(Given entries begins)

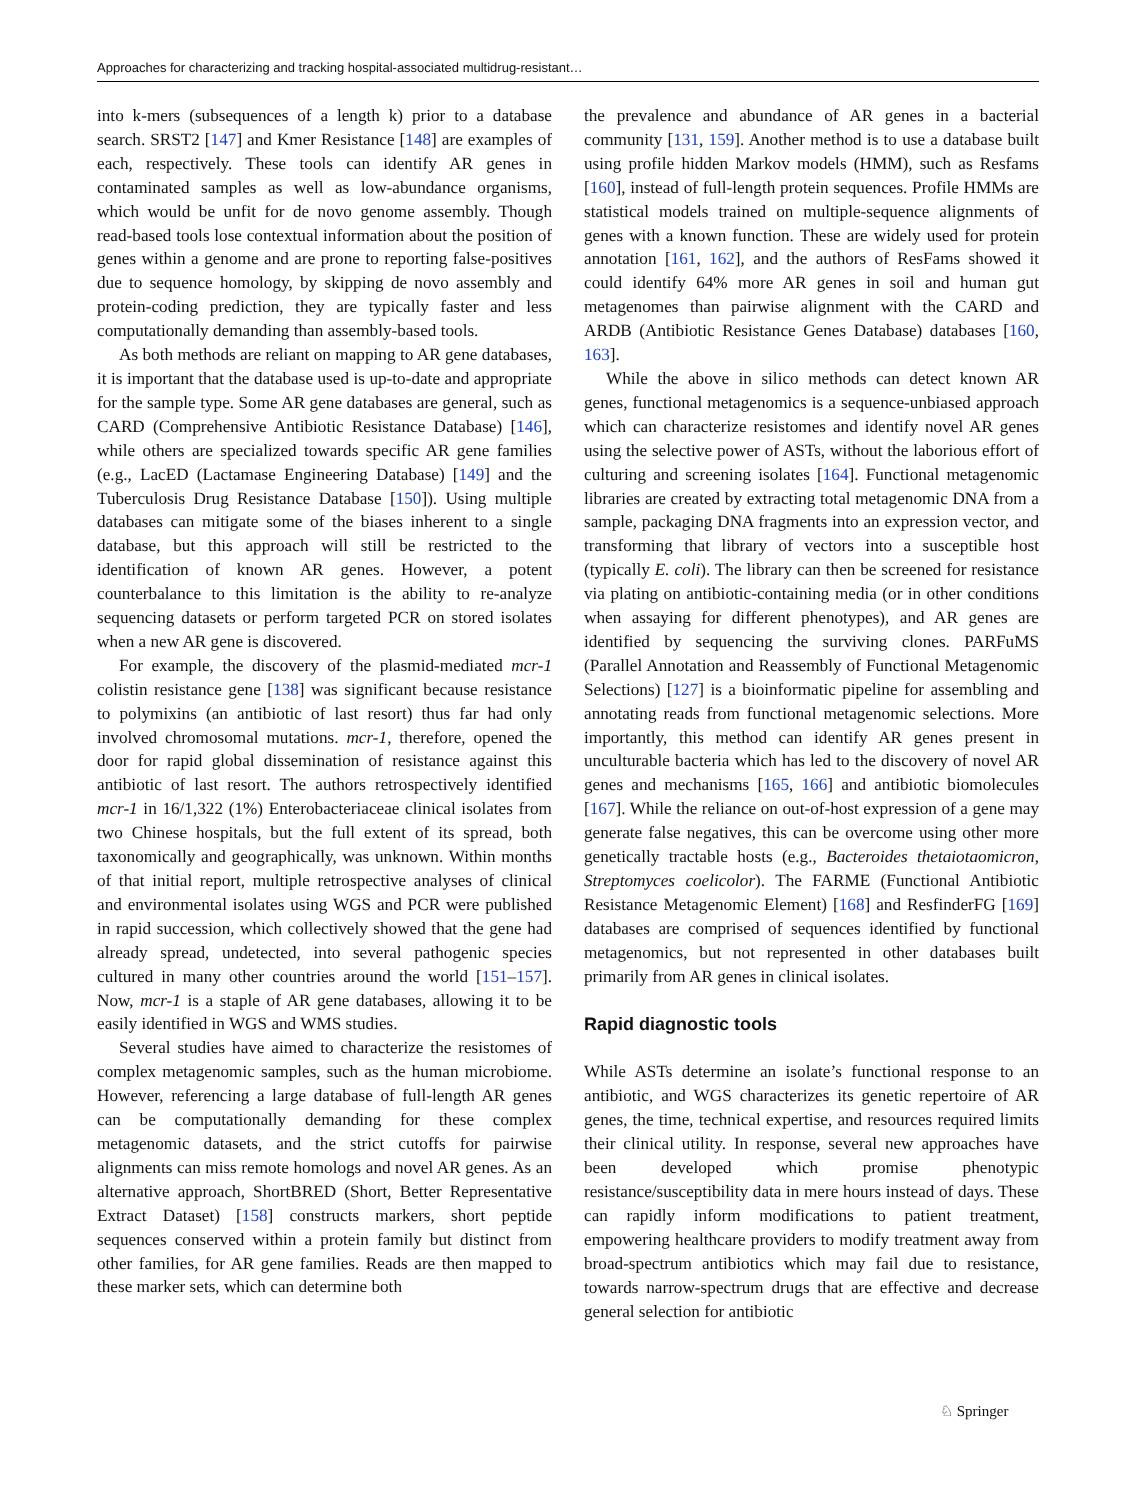Approaches for characterizing and tracking hospital-associated multidrug-resistant…
into k-mers (subsequences of a length k) prior to a database search. SRST2 [147] and Kmer Resistance [148] are examples of each, respectively. These tools can identify AR genes in contaminated samples as well as low-abundance organisms, which would be unfit for de novo genome assembly. Though read-based tools lose contextual information about the position of genes within a genome and are prone to reporting false-positives due to sequence homology, by skipping de novo assembly and protein-coding prediction, they are typically faster and less computationally demanding than assembly-based tools.
As both methods are reliant on mapping to AR gene databases, it is important that the database used is up-to-date and appropriate for the sample type. Some AR gene databases are general, such as CARD (Comprehensive Antibiotic Resistance Database) [146], while others are specialized towards specific AR gene families (e.g., LacED (Lactamase Engineering Database) [149] and the Tuberculosis Drug Resistance Database [150]). Using multiple databases can mitigate some of the biases inherent to a single database, but this approach will still be restricted to the identification of known AR genes. However, a potent counterbalance to this limitation is the ability to re-analyze sequencing datasets or perform targeted PCR on stored isolates when a new AR gene is discovered.
For example, the discovery of the plasmid-mediated mcr-1 colistin resistance gene [138] was significant because resistance to polymixins (an antibiotic of last resort) thus far had only involved chromosomal mutations. mcr-1, therefore, opened the door for rapid global dissemination of resistance against this antibiotic of last resort. The authors retrospectively identified mcr-1 in 16/1,322 (1%) Enterobacteriaceae clinical isolates from two Chinese hospitals, but the full extent of its spread, both taxonomically and geographically, was unknown. Within months of that initial report, multiple retrospective analyses of clinical and environmental isolates using WGS and PCR were published in rapid succession, which collectively showed that the gene had already spread, undetected, into several pathogenic species cultured in many other countries around the world [151–157]. Now, mcr-1 is a staple of AR gene databases, allowing it to be easily identified in WGS and WMS studies.
Several studies have aimed to characterize the resistomes of complex metagenomic samples, such as the human microbiome. However, referencing a large database of full-length AR genes can be computationally demanding for these complex metagenomic datasets, and the strict cutoffs for pairwise alignments can miss remote homologs and novel AR genes. As an alternative approach, ShortBRED (Short, Better Representative Extract Dataset) [158] constructs markers, short peptide sequences conserved within a protein family but distinct from other families, for AR gene families. Reads are then mapped to these marker sets, which can determine both
the prevalence and abundance of AR genes in a bacterial community [131, 159]. Another method is to use a database built using profile hidden Markov models (HMM), such as Resfams [160], instead of full-length protein sequences. Profile HMMs are statistical models trained on multiple-sequence alignments of genes with a known function. These are widely used for protein annotation [161, 162], and the authors of ResFams showed it could identify 64% more AR genes in soil and human gut metagenomes than pairwise alignment with the CARD and ARDB (Antibiotic Resistance Genes Database) databases [160, 163].
While the above in silico methods can detect known AR genes, functional metagenomics is a sequence-unbiased approach which can characterize resistomes and identify novel AR genes using the selective power of ASTs, without the laborious effort of culturing and screening isolates [164]. Functional metagenomic libraries are created by extracting total metagenomic DNA from a sample, packaging DNA fragments into an expression vector, and transforming that library of vectors into a susceptible host (typically E. coli). The library can then be screened for resistance via plating on antibiotic-containing media (or in other conditions when assaying for different phenotypes), and AR genes are identified by sequencing the surviving clones. PARFuMS (Parallel Annotation and Reassembly of Functional Metagenomic Selections) [127] is a bioinformatic pipeline for assembling and annotating reads from functional metagenomic selections. More importantly, this method can identify AR genes present in unculturable bacteria which has led to the discovery of novel AR genes and mechanisms [165, 166] and antibiotic biomolecules [167]. While the reliance on out-of-host expression of a gene may generate false negatives, this can be overcome using other more genetically tractable hosts (e.g., Bacteroides thetaiotaomicron, Streptomyces coelicolor). The FARME (Functional Antibiotic Resistance Metagenomic Element) [168] and ResfinderFG [169] databases are comprised of sequences identified by functional metagenomics, but not represented in other databases built primarily from AR genes in clinical isolates.
Rapid diagnostic tools
While ASTs determine an isolate’s functional response to an antibiotic, and WGS characterizes its genetic repertoire of AR genes, the time, technical expertise, and resources required limits their clinical utility. In response, several new approaches have been developed which promise phenotypic resistance/susceptibility data in mere hours instead of days. These can rapidly inform modifications to patient treatment, empowering healthcare providers to modify treatment away from broad-spectrum antibiotics which may fail due to resistance, towards narrow-spectrum drugs that are effective and decrease general selection for antibiotic
♘ Springer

(Given entries ends)

Instructions to follow.
Every entry above should be written out again verbatim, with no pictures included.

Written answer.
Approaches for characterizing and tracking hospital-associated multidrug-resistant…
into k-mers (subsequences of a length k) prior to a database search. SRST2 [147] and Kmer Resistance [148] are examples of each, respectively. These tools can identify AR genes in contaminated samples as well as low-abundance organisms, which would be unfit for de novo genome assembly. Though read-based tools lose contextual information about the position of genes within a genome and are prone to reporting false-positives due to sequence homology, by skipping de novo assembly and protein-coding prediction, they are typically faster and less computationally demanding than assembly-based tools.
As both methods are reliant on mapping to AR gene databases, it is important that the database used is up-to-date and appropriate for the sample type. Some AR gene databases are general, such as CARD (Comprehensive Antibiotic Resistance Database) [146], while others are specialized towards specific AR gene families (e.g., LacED (Lactamase Engineering Database) [149] and the Tuberculosis Drug Resistance Database [150]). Using multiple databases can mitigate some of the biases inherent to a single database, but this approach will still be restricted to the identification of known AR genes. However, a potent counterbalance to this limitation is the ability to re-analyze sequencing datasets or perform targeted PCR on stored isolates when a new AR gene is discovered.
For example, the discovery of the plasmid-mediated mcr-1 colistin resistance gene [138] was significant because resistance to polymixins (an antibiotic of last resort) thus far had only involved chromosomal mutations. mcr-1, therefore, opened the door for rapid global dissemination of resistance against this antibiotic of last resort. The authors retrospectively identified mcr-1 in 16/1,322 (1%) Enterobacteriaceae clinical isolates from two Chinese hospitals, but the full extent of its spread, both taxonomically and geographically, was unknown. Within months of that initial report, multiple retrospective analyses of clinical and environmental isolates using WGS and PCR were published in rapid succession, which collectively showed that the gene had already spread, undetected, into several pathogenic species cultured in many other countries around the world [151–157]. Now, mcr-1 is a staple of AR gene databases, allowing it to be easily identified in WGS and WMS studies.
Several studies have aimed to characterize the resistomes of complex metagenomic samples, such as the human microbiome. However, referencing a large database of full-length AR genes can be computationally demanding for these complex metagenomic datasets, and the strict cutoffs for pairwise alignments can miss remote homologs and novel AR genes. As an alternative approach, ShortBRED (Short, Better Representative Extract Dataset) [158] constructs markers, short peptide sequences conserved within a protein family but distinct from other families, for AR gene families. Reads are then mapped to these marker sets, which can determine both
the prevalence and abundance of AR genes in a bacterial community [131, 159]. Another method is to use a database built using profile hidden Markov models (HMM), such as Resfams [160], instead of full-length protein sequences. Profile HMMs are statistical models trained on multiple-sequence alignments of genes with a known function. These are widely used for protein annotation [161, 162], and the authors of ResFams showed it could identify 64% more AR genes in soil and human gut metagenomes than pairwise alignment with the CARD and ARDB (Antibiotic Resistance Genes Database) databases [160, 163].
While the above in silico methods can detect known AR genes, functional metagenomics is a sequence-unbiased approach which can characterize resistomes and identify novel AR genes using the selective power of ASTs, without the laborious effort of culturing and screening isolates [164]. Functional metagenomic libraries are created by extracting total metagenomic DNA from a sample, packaging DNA fragments into an expression vector, and transforming that library of vectors into a susceptible host (typically E. coli). The library can then be screened for resistance via plating on antibiotic-containing media (or in other conditions when assaying for different phenotypes), and AR genes are identified by sequencing the surviving clones. PARFuMS (Parallel Annotation and Reassembly of Functional Metagenomic Selections) [127] is a bioinformatic pipeline for assembling and annotating reads from functional metagenomic selections. More importantly, this method can identify AR genes present in unculturable bacteria which has led to the discovery of novel AR genes and mechanisms [165, 166] and antibiotic biomolecules [167]. While the reliance on out-of-host expression of a gene may generate false negatives, this can be overcome using other more genetically tractable hosts (e.g., Bacteroides thetaiotaomicron, Streptomyces coelicolor). The FARME (Functional Antibiotic Resistance Metagenomic Element) [168] and ResfinderFG [169] databases are comprised of sequences identified by functional metagenomics, but not represented in other databases built primarily from AR genes in clinical isolates.
Rapid diagnostic tools
While ASTs determine an isolate’s functional response to an antibiotic, and WGS characterizes its genetic repertoire of AR genes, the time, technical expertise, and resources required limits their clinical utility. In response, several new approaches have been developed which promise phenotypic resistance/susceptibility data in mere hours instead of days. These can rapidly inform modifications to patient treatment, empowering healthcare providers to modify treatment away from broad-spectrum antibiotics which may fail due to resistance, towards narrow-spectrum drugs that are effective and decrease general selection for antibiotic
♘ Springer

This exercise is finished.